Mémoires posthumes de Braz Cubas/Chapitre 050

Traduction par Adrien Delpech.
Garnier Frères (p. 192-194).


L

Virgilia mariée


— C’est ma cousine Virgilia, la femme de Lobo Neves, qui est arrivée de S. Paulo, continua Luiz Dutra.

— Ah !

— Et ce n’est qu’aujourd’hui que je sais une chose, cachotier que tu es…

— Laquelle ?

— Tu voulais l’épouser.

— Une idée de mon père… Qui t’a dit ça ?

— Elle-même. Je lui ai beaucoup parlé de toi, et elle s’est laissé aller aux confidences.
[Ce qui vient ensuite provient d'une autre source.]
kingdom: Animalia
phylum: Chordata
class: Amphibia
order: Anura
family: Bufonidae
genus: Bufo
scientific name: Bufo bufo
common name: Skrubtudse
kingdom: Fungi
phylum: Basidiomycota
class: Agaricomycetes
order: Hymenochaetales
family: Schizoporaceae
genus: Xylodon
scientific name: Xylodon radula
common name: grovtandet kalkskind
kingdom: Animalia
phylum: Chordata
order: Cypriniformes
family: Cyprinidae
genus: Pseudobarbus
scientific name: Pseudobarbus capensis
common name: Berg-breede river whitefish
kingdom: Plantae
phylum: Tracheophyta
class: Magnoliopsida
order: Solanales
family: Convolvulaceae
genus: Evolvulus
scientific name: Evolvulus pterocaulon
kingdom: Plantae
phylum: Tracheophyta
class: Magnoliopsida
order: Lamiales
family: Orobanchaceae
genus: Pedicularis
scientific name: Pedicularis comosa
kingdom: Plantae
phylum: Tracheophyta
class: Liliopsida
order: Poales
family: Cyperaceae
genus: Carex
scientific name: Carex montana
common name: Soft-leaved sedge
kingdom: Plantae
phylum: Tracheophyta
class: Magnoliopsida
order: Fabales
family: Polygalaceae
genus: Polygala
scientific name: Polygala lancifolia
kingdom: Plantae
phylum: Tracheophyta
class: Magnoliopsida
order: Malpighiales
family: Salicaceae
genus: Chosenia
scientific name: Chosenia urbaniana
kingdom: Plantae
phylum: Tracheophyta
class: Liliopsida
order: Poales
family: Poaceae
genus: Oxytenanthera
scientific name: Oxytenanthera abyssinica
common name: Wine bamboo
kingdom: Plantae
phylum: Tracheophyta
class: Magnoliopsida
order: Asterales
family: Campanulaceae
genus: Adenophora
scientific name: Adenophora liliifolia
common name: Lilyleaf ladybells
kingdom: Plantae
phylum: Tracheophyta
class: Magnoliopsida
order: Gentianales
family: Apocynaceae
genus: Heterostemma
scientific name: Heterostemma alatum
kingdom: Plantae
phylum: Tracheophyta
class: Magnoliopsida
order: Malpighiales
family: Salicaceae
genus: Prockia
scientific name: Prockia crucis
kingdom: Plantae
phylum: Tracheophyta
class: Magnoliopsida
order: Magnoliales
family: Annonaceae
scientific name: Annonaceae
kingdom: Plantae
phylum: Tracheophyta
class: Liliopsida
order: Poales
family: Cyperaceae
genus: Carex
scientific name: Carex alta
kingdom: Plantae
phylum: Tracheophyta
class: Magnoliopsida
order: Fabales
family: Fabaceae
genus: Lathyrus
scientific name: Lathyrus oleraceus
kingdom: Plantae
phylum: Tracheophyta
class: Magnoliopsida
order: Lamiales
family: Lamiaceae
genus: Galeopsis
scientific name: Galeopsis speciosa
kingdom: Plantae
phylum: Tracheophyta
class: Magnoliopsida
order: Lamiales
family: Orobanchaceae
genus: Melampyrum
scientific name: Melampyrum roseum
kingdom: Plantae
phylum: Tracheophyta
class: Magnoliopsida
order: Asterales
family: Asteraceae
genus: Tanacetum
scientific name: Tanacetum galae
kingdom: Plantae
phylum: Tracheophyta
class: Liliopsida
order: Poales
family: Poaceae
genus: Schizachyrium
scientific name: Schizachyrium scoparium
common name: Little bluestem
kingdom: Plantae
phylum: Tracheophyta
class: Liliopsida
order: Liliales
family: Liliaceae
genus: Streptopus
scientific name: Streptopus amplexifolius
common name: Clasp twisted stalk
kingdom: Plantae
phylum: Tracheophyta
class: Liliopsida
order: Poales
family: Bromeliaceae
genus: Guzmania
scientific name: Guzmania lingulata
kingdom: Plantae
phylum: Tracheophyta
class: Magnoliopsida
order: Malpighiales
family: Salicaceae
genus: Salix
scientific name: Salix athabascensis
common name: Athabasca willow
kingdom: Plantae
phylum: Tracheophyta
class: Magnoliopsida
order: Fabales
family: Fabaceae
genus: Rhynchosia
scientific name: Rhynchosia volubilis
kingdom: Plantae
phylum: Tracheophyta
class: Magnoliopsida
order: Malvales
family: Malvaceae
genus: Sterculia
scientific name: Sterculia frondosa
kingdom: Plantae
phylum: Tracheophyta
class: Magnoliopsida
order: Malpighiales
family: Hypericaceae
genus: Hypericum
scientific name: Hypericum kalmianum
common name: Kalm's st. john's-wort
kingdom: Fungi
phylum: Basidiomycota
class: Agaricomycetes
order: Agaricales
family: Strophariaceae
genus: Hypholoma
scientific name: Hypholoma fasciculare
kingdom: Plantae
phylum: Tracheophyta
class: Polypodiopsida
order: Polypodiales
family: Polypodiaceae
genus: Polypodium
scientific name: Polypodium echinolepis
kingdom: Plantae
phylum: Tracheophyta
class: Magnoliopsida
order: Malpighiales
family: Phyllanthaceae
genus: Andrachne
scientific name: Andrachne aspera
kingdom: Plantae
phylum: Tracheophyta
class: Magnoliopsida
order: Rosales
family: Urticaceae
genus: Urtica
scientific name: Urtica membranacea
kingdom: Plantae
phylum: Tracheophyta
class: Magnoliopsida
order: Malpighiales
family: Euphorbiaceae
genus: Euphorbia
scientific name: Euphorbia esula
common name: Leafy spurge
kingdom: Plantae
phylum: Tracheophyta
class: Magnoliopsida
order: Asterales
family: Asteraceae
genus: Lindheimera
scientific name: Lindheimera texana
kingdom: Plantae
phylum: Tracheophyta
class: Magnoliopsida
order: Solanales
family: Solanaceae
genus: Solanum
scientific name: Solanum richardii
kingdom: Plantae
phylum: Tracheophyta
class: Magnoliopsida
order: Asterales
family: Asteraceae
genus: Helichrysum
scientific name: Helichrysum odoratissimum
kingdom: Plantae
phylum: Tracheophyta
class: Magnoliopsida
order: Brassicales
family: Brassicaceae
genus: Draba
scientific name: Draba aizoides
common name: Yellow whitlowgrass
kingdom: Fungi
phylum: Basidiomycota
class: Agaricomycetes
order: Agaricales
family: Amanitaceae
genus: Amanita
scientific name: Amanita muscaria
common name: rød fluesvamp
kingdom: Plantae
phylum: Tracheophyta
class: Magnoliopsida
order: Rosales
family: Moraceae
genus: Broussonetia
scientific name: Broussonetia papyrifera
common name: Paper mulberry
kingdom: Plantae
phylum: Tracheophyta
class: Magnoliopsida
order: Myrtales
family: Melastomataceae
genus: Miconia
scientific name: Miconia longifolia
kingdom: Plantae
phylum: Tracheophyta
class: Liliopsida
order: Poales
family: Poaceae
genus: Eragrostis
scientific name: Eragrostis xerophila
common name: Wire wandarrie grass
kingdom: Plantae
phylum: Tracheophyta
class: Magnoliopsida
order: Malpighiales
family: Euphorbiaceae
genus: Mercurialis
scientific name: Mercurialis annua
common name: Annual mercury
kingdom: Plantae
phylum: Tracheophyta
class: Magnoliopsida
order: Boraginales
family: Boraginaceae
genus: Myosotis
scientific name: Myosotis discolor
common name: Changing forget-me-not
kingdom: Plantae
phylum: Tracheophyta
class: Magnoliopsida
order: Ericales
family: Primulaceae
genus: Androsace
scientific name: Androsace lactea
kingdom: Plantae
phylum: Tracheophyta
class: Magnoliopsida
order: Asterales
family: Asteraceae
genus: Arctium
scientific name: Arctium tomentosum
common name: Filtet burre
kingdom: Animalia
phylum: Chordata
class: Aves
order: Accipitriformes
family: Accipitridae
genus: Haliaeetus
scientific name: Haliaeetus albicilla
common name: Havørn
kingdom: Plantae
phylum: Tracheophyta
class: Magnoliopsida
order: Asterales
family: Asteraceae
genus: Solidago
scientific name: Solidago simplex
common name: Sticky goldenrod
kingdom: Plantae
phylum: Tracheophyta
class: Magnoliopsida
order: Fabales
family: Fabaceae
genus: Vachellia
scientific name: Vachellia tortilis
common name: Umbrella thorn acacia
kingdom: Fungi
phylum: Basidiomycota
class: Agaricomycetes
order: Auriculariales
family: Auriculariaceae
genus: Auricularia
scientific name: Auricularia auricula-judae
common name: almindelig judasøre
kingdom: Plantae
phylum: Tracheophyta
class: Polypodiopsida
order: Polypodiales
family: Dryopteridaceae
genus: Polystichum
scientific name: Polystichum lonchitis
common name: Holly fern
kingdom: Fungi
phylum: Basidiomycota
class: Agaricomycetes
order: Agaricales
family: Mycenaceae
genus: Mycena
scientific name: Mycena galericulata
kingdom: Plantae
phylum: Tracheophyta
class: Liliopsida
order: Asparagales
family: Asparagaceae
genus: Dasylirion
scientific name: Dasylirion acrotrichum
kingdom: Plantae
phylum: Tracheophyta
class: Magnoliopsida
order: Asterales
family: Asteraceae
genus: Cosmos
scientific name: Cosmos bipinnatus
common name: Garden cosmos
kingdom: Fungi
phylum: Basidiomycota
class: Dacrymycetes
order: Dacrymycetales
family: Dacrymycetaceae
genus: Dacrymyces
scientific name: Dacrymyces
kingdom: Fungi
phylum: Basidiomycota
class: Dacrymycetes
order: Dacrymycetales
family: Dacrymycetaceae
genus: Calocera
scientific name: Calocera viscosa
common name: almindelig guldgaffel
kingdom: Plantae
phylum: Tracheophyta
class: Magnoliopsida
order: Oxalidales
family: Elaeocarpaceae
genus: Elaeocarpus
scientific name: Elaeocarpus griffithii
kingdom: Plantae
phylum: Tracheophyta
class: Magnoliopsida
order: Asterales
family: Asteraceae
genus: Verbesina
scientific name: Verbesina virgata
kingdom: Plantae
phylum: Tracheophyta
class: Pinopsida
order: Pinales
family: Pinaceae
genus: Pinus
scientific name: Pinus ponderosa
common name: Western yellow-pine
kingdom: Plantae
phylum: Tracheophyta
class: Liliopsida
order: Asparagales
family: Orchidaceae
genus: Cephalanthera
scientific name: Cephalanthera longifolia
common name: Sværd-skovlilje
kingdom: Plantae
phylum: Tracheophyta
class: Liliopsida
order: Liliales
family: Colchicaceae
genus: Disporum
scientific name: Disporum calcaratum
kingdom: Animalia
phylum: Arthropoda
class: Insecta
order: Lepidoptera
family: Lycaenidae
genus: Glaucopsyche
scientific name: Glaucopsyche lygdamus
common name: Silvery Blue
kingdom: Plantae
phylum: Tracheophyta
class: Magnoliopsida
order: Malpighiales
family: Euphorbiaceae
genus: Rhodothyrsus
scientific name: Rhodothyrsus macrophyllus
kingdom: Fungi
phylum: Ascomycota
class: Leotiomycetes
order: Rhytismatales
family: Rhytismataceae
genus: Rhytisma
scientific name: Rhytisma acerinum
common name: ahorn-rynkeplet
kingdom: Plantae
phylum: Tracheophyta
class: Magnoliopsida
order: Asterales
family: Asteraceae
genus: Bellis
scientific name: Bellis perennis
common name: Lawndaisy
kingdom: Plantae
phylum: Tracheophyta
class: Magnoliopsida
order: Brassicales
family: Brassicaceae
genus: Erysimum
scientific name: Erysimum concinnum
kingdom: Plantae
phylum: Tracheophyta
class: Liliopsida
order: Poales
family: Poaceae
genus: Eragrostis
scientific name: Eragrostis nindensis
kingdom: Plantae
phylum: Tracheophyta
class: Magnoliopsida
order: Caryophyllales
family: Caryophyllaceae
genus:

Le lendemain, comme je me trouvais rue d’Ouvidor, à la porte de la typographie Plancher, je vis de loin une femme superbe. Elle s’approcha ; c’était elle. Je ne la remis qu’à deux pas de moi, tant l’art et la nature l’avaient changée à son avantage. Je la saluai ; elle passa. Je la vis monter avec son mari dans leur voiture, qui les attendait un peu plus loin. Je demeurai confondu.

Huit jours après, je la rencontrai dans un bal. Je crois que nous échangeâmes au plus deux ou trois mots. Mais à un autre bal, un mois plus tard, chez une dame qui avait fait l’ornement des salons du premier règne, et qui brillait encore dans ceux du second, le rapprochement fut plus plus intime et plus long, car nous conversâmes et nous valsâmes ensemble. La valse est un délicieux passe-temps. Nous valsâmes, et j’avoue qu’au contact de ce corps flexible et magnifique, j’éprouvai une singulière sensation : celle d’un homme qui a été victime d’un vol.

— Comme il fait chaud ! dit-elle aussitôt que nous eûmes fini. Allons sur la terrasse ?

— Non ; vous pourriez vous enrhumer. Passons de préférence dans l’autre salon.

Nous y trouvâmes Lobo Neves, qui me fit compliment sur mes écrits politiques, en ajoutant qu’il se taisait sur mes productions littéraires parce qu’il se jugeait un profane dans la matière. Mais ce qui avait trait à la politique était excellent, bien pensé et d’un bon style. Je lui répondis sur le même ton de courtoisie, et nous nous séparâmes contents l’un de l’autre.

Trois semaines se passèrent, et je reçus une invitation de lui pour assister à une soirée intime. J’y allai. Virgilia me reçut avec cette aimable phrase : « Aujourd’hui vous valsez avec moi ». J’étais, il est vrai, un valseur émérite ; rien d’étonnant à ce qu’elle me distinguât. Nous valsâmes, une fois, deux fois. Un livre perdit Françoise ; ce fut une valse qui nous perdit. Je crois bien que ce soir-là je lui serrai la main avec force. Elle se laissa faire, feignant de ne pas comprendre. Je l’étreignais ; tous les regards étaient fixés sur nous et sur les autres couples enlacés et tournants… Un délire.